TEMPO.CO, Makassar - Kenaikan BI rate sebesar 25 basis poin dari 7.00 persen menjadi 7,25 persen dinilai banyak pihak akan memicu perlambatan pertumbuhan ekonomi di Indonesia.
Pengamat Ekonomi Unniversitas Hasanuddin, Syarkawi Rauf mengatakan, kebijakan BI menaikkan BI rate tentu sebagai upaya untuk memperkuat likuiditas keuangan. Dimana BI berharap dana asing yang keluar akibat pelemahan nilai tukar rupiah kembali bisa masuk ke indonesia. Namun, menurut Syarkawi dana asing yang masuk ke Indonesia itu dominan hanya berputar di pasar modal. "Ini juga yang harus diantisipasi oleh pemerintah khususnya BI," katanya, Jumat 13 September 2013.
Upaya antisipasi yang dimaksud Syarkawi adalah bagaimana pemerintah dan BI mengupayakan dana yang terkumpul tadi bisa disalurkan ke sektor riil. "Sehingga bisa memberikan pengaruh yang signifikan terhadap pertumbuhan ekonomi secara nyata," papar Syarkawi.
Adapun dampak terhadap sektor ekonomi Sullsel, Syarkawi menilai tentunya akan berdampak cukup signifikan, pasalnya, Sulsel khususnya kota Makassar pertumbuhan ekonominya masih didominasi oleh sektor konsumsi. Di lain sisi, kenaikan BI rate memicu penurunan di sektor konsumsi.
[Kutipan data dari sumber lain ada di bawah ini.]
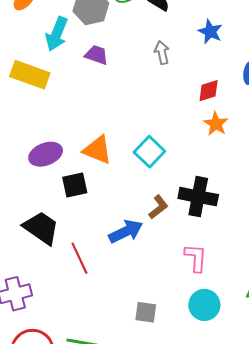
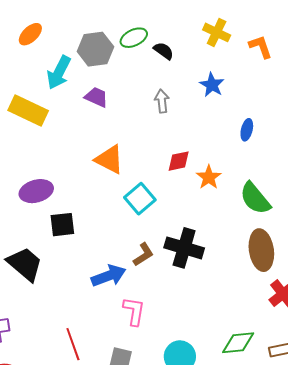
red diamond: (209, 91) -> (179, 161), moved
orange triangle: (98, 150) -> (109, 159), moved
red line: (79, 258) -> (73, 344), moved
pink L-shape: (196, 258) -> (134, 311), moved

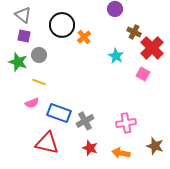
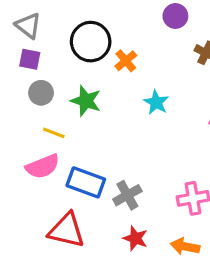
gray circle: (39, 55) -> (41, 93), moved
cyan star: (116, 56) -> (156, 102), moved
green star: (18, 62) -> (86, 101), moved
pink semicircle: (32, 103) -> (43, 166), size x1.5

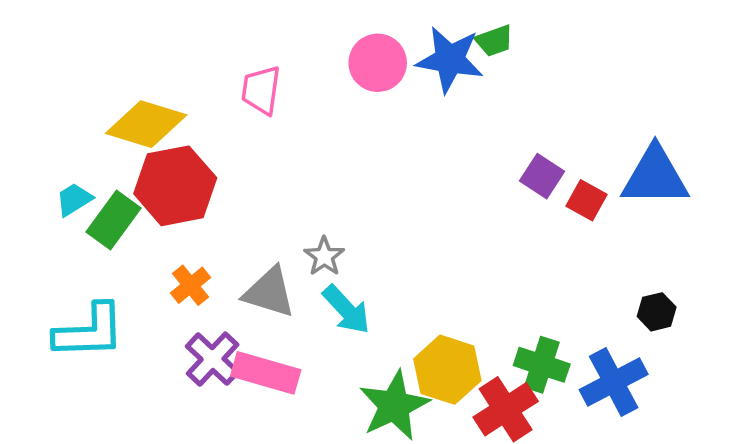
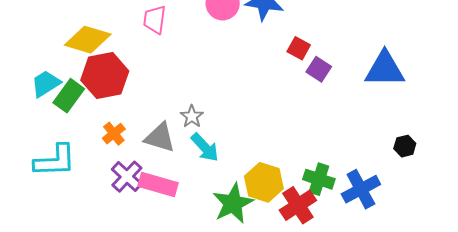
cyan trapezoid: (74, 199) -> (46, 84), size x1.4
red square: (587, 200) -> (299, 48), moved
black hexagon: (657, 312) -> (405, 146), moved

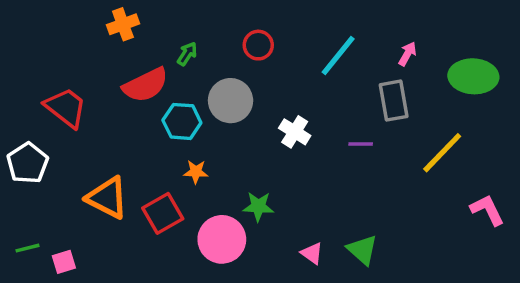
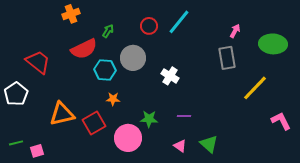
cyan line: (338, 56) -> (179, 22), moved
purple line: (361, 144) -> (184, 116), moved
orange triangle: (107, 198) -> (62, 114), turned -40

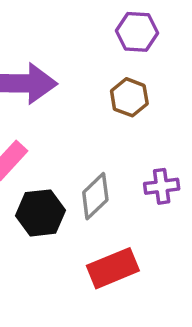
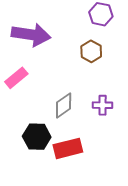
black hexagon: (40, 213) -> (37, 137), moved

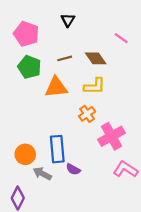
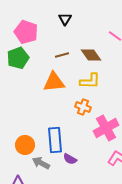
green pentagon: (29, 67) -> (18, 58), moved, turned 30
orange cross: (87, 114) -> (83, 107), turned -35

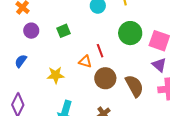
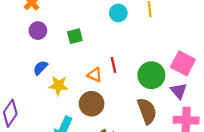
green circle: (130, 33) -> (151, 75), moved
blue semicircle: (21, 61) -> (40, 68), moved
brown circle: (105, 78) -> (92, 104), moved

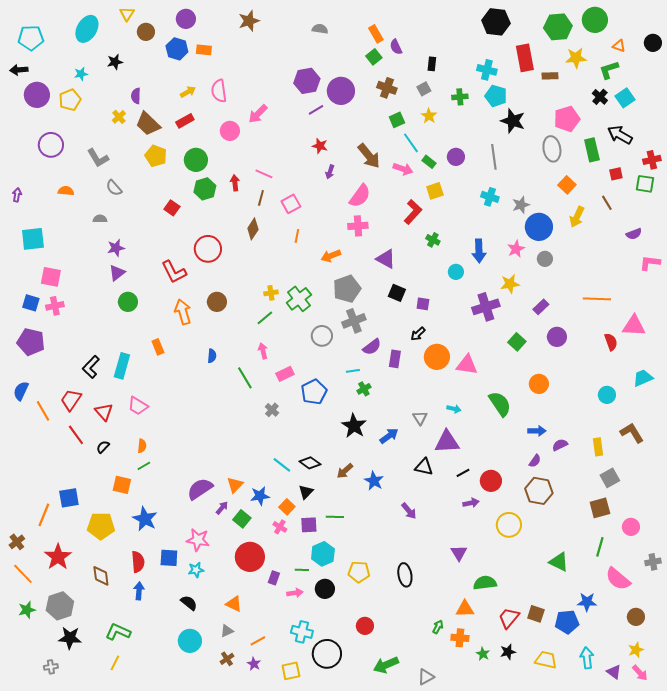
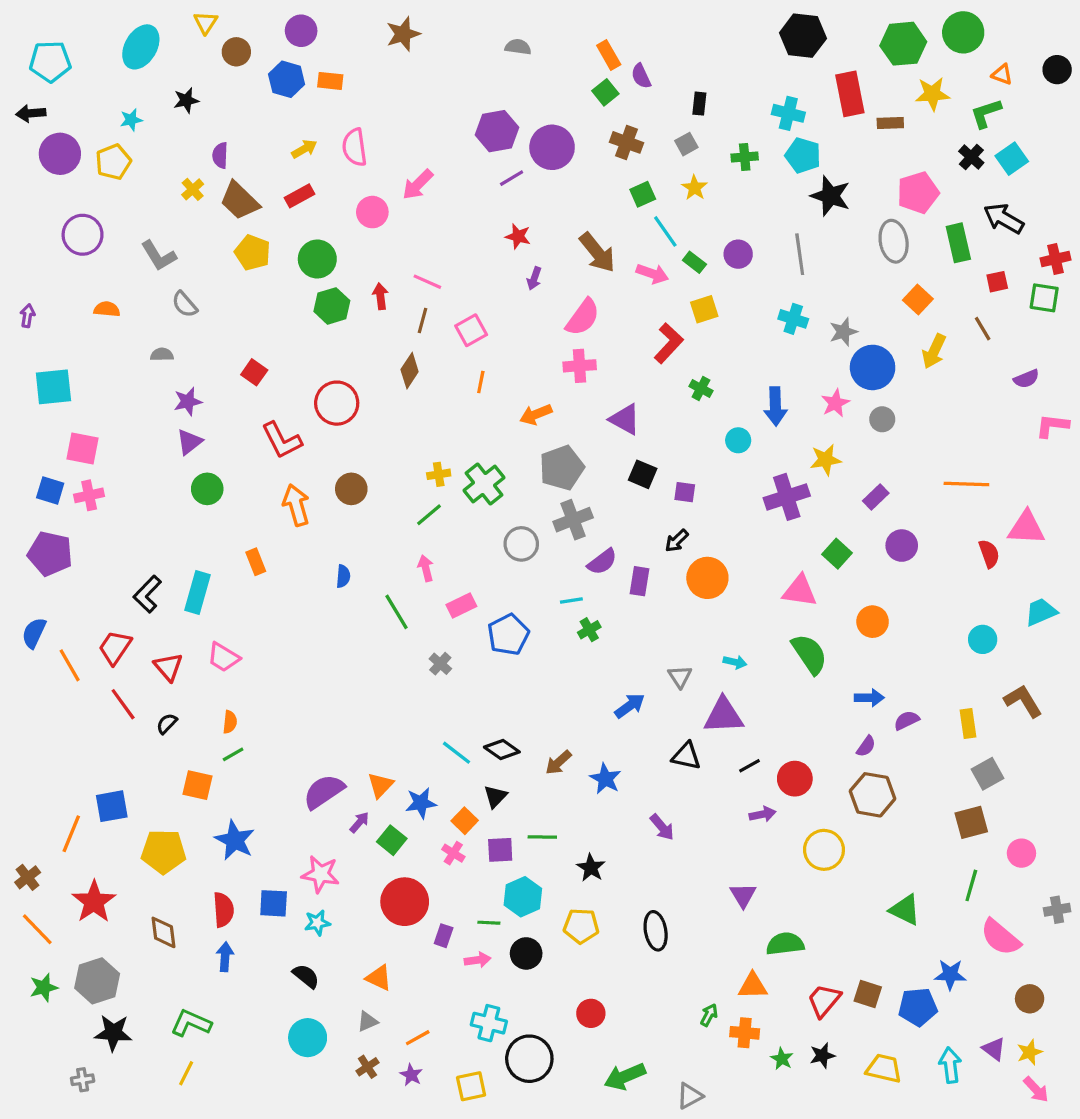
red square: (172, 208) -> (254, 372), moved
pink triangle: (467, 365) -> (800, 591), moved
black star: (354, 426) -> (591, 868), moved, size x0.7
purple triangle: (614, 672) -> (994, 1049), moved

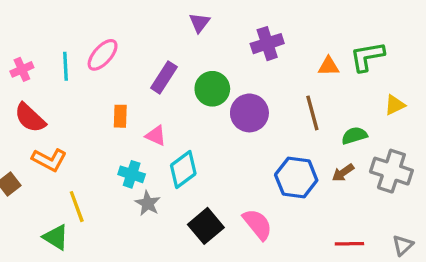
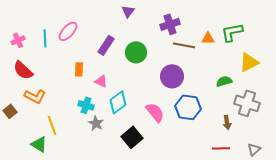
yellow triangle: (395, 105) -> (249, 62), size x1.5
purple circle: (249, 113) -> (172, 76), moved
brown line: (312, 113) -> (184, 45), moved, turned -65
brown arrow: (343, 173) -> (227, 122), moved, turned -64
pink semicircle: (257, 224) -> (155, 112), moved

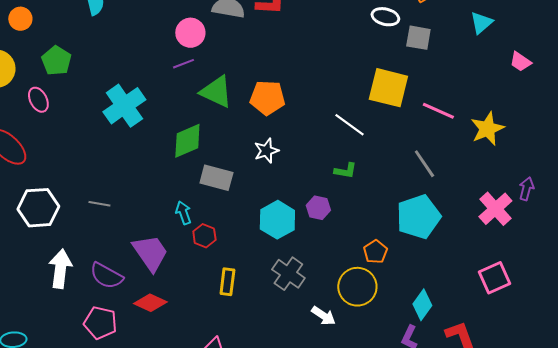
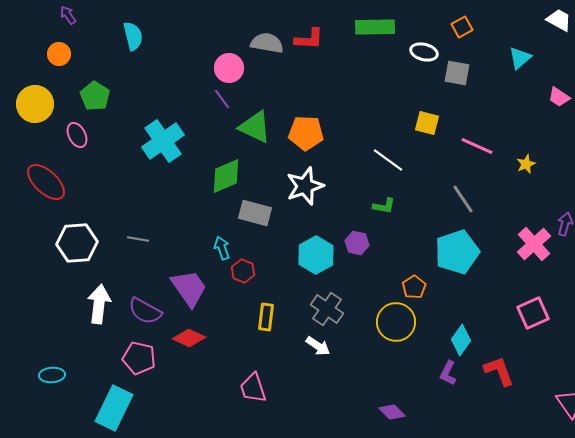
purple line: (183, 64) -> (222, 99), turned 75
yellow square: (388, 88) -> (427, 123), size x0.6
yellow star: (487, 129) -> (526, 164), size x0.6
white star: (266, 151) -> (305, 186), size x1.5
white arrow: (323, 316) -> (318, 346), moved

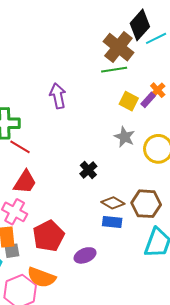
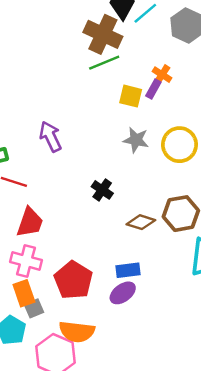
purple arrow: (58, 96) -> (50, 137), moved
blue rectangle: (112, 222) -> (128, 270), moved

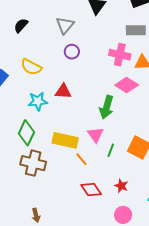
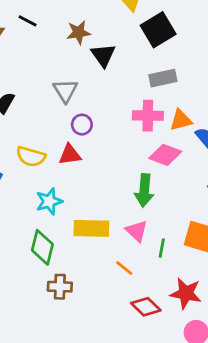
red triangle: (63, 91) -> (70, 155), moved
yellow rectangle: (65, 140) -> (91, 228), moved
brown cross: (33, 163) -> (60, 287), size x0.7
red star: (121, 186) -> (186, 293), size x1.6

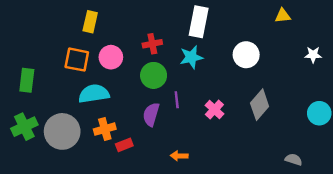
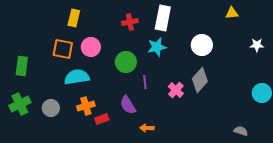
red cross: (152, 44) -> (130, 22), moved
gray diamond: (260, 105) -> (200, 80), moved
purple semicircle: (151, 114) -> (128, 105), moved, turned -48
gray circle: (62, 131) -> (51, 108), size x0.6

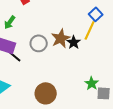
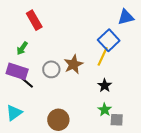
blue square: (96, 14) -> (109, 40), size x1.5
black star: (74, 42) -> (105, 86), moved

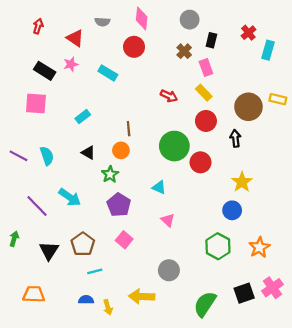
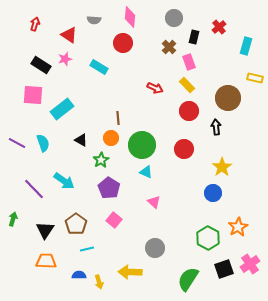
red cross: (248, 33) -> (219, 27), moved
yellow rectangle: (278, 99) -> (255, 78), moved
cyan rectangle: (83, 117) -> (62, 109), moved, size x1.6
green circle: (174, 146) -> (142, 145), moved
green hexagon: (218, 246) -> (208, 238), moved
orange trapezoid: (34, 294) -> (46, 261), moved

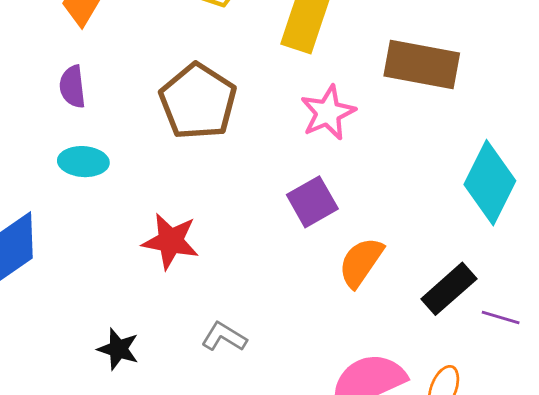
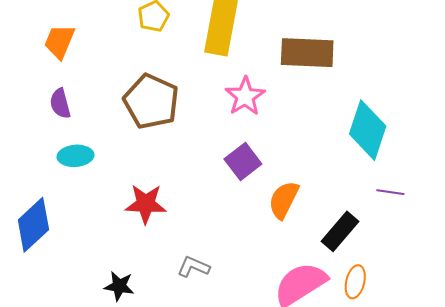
black rectangle: (449, 289) -> (340, 231), moved
purple line: (501, 317) -> (390, 192), moved

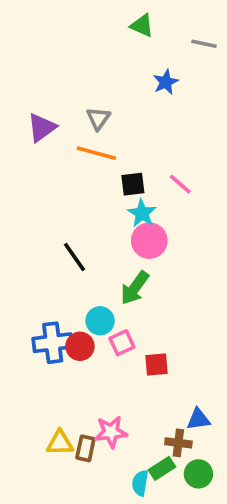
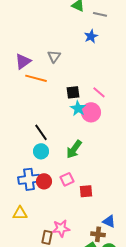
gray line: (204, 44) -> (100, 14), moved
orange line: (96, 153) -> (36, 78), moved
pink circle: (149, 241) -> (91, 112), moved
cyan circle: (100, 321) -> (41, 151), moved
blue triangle: (198, 419) -> (109, 221), turned 32
yellow triangle: (60, 443) -> (20, 213), moved

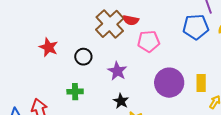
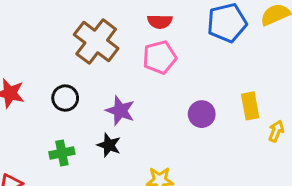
red semicircle: (131, 20) -> (160, 22), moved
purple circle: (169, 83) -> (202, 114), size x0.6
black star: (121, 101) -> (109, 145), moved

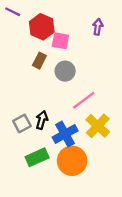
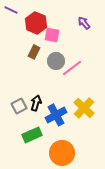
purple arrow: (98, 27) -> (84, 23), turned -48
pink line: (84, 100) -> (72, 68), moved
orange circle: (72, 161) -> (62, 153), moved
"Mulai dari barang elektronik, kendaraan, rumah, kartu kredit," katanya. Dengan penurunan sektor konsumsi bisa dipastikan memicu perlambatan ekonomi. Hal ini karena penopang ekonomi Sulsel masih didominasi oleh sektor konsumsi. "Tentunya ini efeknya akan meluas," ujarnya.
Sedang Hamid Paddu, pengamat ekonomi di Sulsel mengatakan, kebijakan BI menaikkan BI rate merupakan upaya keras dari BI untuk menstabilkan rupiah dengan berusaha keras menurunkan kurs dollar agar inflasi teratasi. Akibatnya, menurut Hamid Paddu, kondisi ini akan berimbas memperlambat sektor riil sehingga pertumbuhan ekonomi pasti akan lebih rendah. "Namun upaya ini diharapkan bisa menenangkan pasar uang sehingga tetap menarik bagi investor asing untuk membawa uangnya ke Indonesia," katanya.
Mengenai dampak BI rate terhadap koreksi pertumbuhan ekonomi Sulsel khususnya kota Makassar, menurut Hamid Paddu koreksinya tidak terlalu signifikan. Pasalnya, perlambatan ekonomi lebih banyak terpengaruh di wilayah yang kegiatan ekonominya banyak di pengaruhi oleh pasar uang dan sektor industri "Itu banyak di pulau Jawa dan Sumatera," ungkapnya.
Ketua Perhimpunan Bank-Bank Nasional (Perbanas) Sulsel, Andrew Wong Jaya mengungkapkan hasil rapat Dewan Gubernur BI yang kembali menaikkan suku bunga acuan sebesar 7,25 persen dipastikan akan membuat lambat sejumlah sektor terutama penyaluran kredit.
Kepala divisi ekonomi moneter Bank Indonesia wilayah Sulawesi, Maluku dan Papua (Sulampua), Gusti Raezal Eka Putra mengatakan, kenaikan BI Rate dari 7 persen menjadi 7,25 persen merupakan langkah-langkah lanjutan dari BI untuk pengendalian inflasi, stabilitas nilai tukar rupiah, serta untuk memastikan berlangsungnya penyesuaian defisit transaksi berjalan pada tingkat yang sustainable. "Sekarang sasarannya adalah stabilisasi perekonomian," ungkapnya.